EXTRACT PROVIDED =
+ + + + + + +

Why shell out for e-mail or wrestle with Outlook, when Gmail can handle it for you for free, and with universal access from any Webbed computer? Or you can let Google handle your word processing, spreadsheets, and a host of other actions, with free or low-cost ways to create worldwide collaboration on a project.

You just have to trust Google — not to mess up your master account.

Chris Brogan's blog reports in detail about how one man was suddenly locked out of the considerable portion of his life that he'd committed to Google's servers, without explanation or, for quite some time, amelioration.

Two of many cogent commentaries about how Google, in effect, disowned one of its most loyal and, in this case, paid customers are here and here at ZDnet.

It can't be stressed enough, folks: As convenient as these Web-based services are, you CANNOT trust them — or any third party — with the sole access to your personal or business data, from e-mail to spreadsheets to databases.

+ + + + + + +

Records from a data source

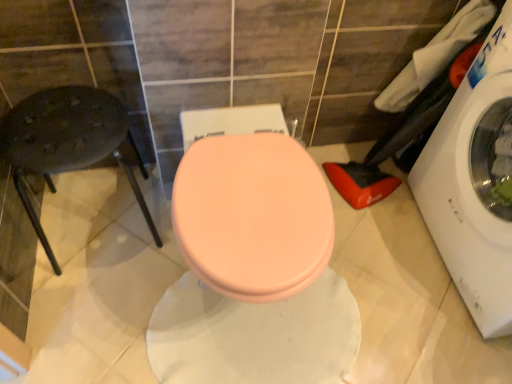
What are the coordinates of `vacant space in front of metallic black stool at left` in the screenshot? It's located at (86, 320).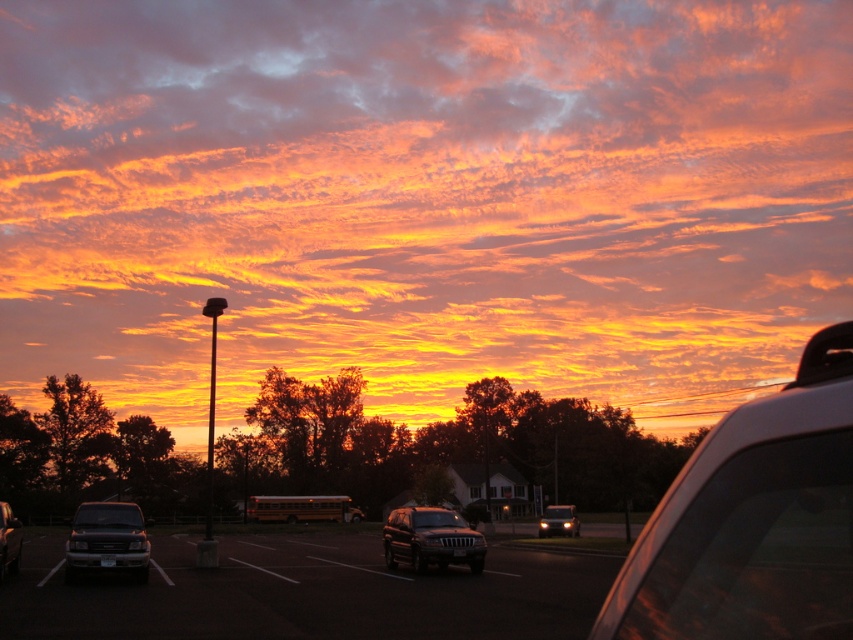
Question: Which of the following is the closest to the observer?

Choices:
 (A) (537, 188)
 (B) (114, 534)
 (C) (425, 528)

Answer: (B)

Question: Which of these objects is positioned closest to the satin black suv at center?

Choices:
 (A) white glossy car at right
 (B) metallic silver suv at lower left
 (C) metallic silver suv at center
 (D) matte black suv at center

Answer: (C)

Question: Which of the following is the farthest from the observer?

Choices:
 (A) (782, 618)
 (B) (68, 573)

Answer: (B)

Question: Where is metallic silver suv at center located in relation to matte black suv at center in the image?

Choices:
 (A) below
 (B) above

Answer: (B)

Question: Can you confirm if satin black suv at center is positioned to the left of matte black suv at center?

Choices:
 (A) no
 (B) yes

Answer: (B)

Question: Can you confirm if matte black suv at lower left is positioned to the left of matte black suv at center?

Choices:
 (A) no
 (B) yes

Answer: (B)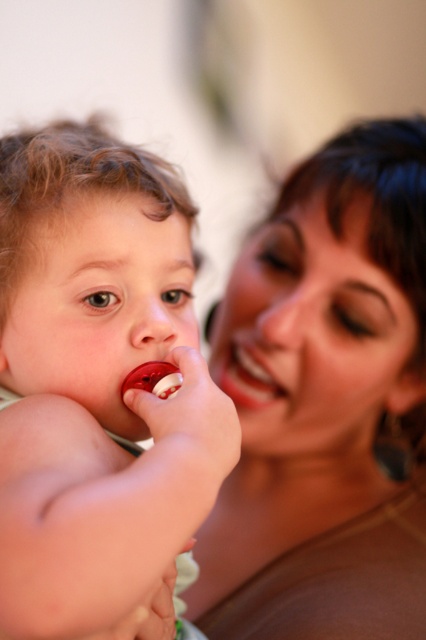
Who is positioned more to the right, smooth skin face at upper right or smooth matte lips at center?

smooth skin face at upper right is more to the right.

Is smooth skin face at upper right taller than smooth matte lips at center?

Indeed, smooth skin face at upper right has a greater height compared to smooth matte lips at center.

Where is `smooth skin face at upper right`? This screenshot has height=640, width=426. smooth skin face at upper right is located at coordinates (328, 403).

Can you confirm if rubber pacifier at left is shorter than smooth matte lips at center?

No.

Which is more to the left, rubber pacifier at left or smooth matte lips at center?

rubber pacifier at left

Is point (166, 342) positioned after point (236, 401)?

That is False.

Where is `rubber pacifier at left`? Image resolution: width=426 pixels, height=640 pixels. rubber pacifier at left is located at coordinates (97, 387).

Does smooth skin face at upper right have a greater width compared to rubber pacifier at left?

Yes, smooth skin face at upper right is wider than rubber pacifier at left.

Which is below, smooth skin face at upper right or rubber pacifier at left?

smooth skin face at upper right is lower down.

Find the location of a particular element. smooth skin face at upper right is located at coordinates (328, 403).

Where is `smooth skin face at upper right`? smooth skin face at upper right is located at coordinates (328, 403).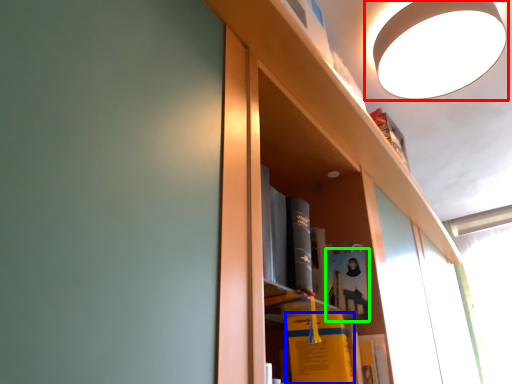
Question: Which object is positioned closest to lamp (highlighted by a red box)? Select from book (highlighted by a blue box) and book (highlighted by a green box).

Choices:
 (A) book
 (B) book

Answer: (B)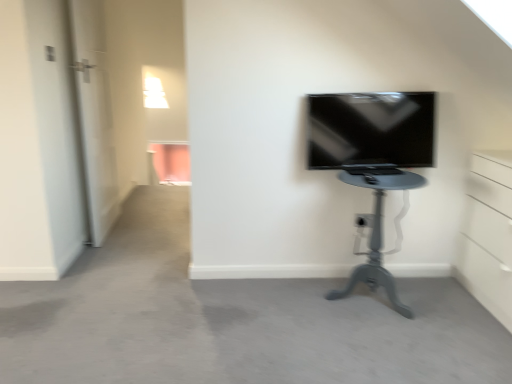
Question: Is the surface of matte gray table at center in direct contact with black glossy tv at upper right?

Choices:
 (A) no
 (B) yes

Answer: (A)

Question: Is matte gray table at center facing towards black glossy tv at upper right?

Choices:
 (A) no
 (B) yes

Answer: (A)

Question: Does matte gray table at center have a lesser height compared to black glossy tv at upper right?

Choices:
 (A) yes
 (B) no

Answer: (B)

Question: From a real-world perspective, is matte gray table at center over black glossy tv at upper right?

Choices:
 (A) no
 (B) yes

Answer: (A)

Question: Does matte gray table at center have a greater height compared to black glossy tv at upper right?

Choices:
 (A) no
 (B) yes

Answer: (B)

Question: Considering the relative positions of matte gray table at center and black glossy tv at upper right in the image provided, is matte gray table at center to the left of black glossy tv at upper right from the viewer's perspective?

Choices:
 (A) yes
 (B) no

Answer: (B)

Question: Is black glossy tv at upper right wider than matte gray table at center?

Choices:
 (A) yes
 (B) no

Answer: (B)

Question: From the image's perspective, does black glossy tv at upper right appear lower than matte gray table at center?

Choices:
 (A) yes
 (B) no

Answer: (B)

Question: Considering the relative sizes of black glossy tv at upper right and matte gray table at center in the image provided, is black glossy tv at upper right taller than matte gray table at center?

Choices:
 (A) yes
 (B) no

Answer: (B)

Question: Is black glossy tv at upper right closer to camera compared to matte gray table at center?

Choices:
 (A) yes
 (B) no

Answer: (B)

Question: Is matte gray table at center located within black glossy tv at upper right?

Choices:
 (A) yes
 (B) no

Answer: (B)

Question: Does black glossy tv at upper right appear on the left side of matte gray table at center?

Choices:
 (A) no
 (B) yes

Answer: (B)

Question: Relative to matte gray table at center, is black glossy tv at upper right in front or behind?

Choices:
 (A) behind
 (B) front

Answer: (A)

+ + + + + + +

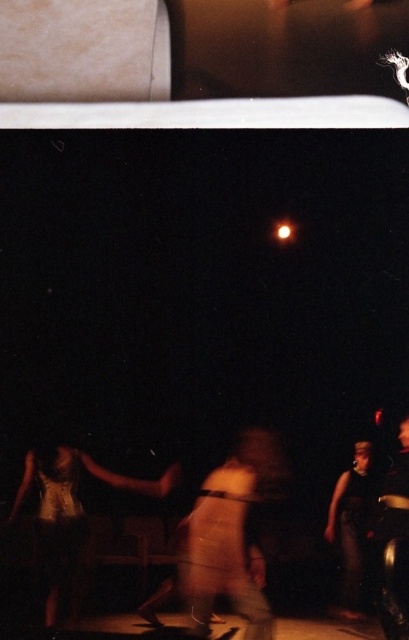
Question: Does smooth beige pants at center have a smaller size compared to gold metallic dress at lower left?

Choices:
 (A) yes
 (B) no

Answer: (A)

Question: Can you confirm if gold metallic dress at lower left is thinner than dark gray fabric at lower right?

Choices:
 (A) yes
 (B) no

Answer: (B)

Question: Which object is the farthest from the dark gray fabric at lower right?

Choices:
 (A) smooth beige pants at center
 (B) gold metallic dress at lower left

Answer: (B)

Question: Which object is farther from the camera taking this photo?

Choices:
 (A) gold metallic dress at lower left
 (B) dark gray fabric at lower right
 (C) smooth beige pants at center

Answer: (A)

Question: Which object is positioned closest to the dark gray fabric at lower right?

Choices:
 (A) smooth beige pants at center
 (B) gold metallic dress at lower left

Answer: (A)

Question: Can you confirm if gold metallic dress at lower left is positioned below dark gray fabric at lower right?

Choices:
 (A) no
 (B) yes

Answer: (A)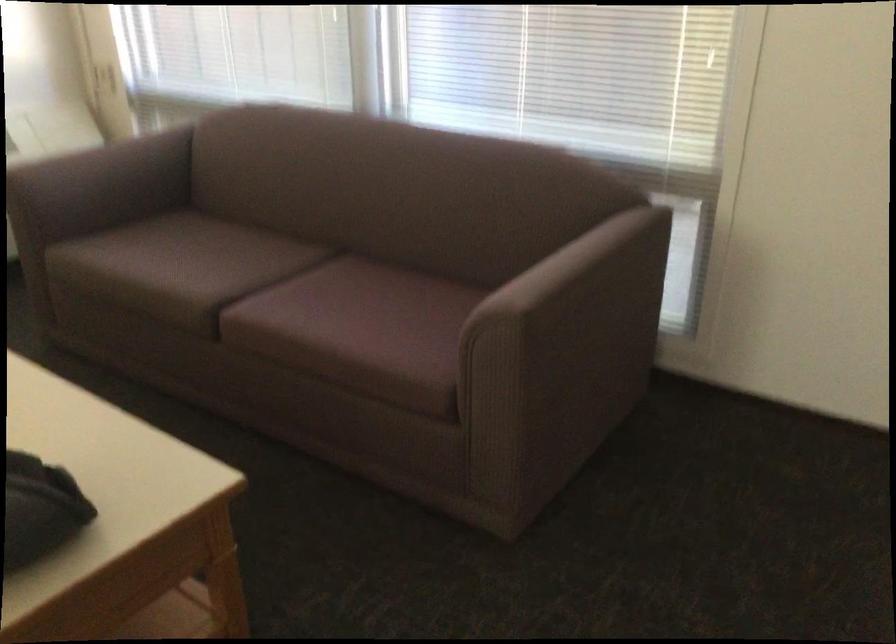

+ + + + + + +

WHAT YOU WILL DO =
(A) Answer the following questions about the passage on relying on Google's services.
(i) Whose blog reports on the man who was locked out of his Google account?
(ii) On which site do the two commentaries mentioned appear?
(iii) Besides being free, what does the passage say Gmail provides?
(B) Rewrite the part of the passage on relying on Google's services between "Chris Brogan's blog" and "some time, amelioration.", inclusive, replacing "locked out" with "shut out".
(C) Indicate whether each statement agrees with the passage on relying on Google's services, and quote the words that decide it.
(i) The man who lost access was a paying customer of Google.
(ii) Google promptly explained why the man had lost access.
(iii) Third parties may be trusted with sole access to business data.

SOLUTIONS TO THE PROBLEMS =
(A)
(i) Chris Brogan's blog.
(ii) ZDnet.
(iii) Universal access from any Webbed computer.

(B)
Chris Brogan's blog reports in detail about how one man was suddenly shut out of the considerable portion of his life that he'd committed to Google's servers, without explanation or, for quite some time, amelioration.

(C)
(i) Yes: "one of its most loyal and, in this case, paid customers"
(ii) No: "without explanation or, for quite some time, amelioration"
(iii) No: "you CANNOT trust them — or any third party — with the sole access to your personal or business data"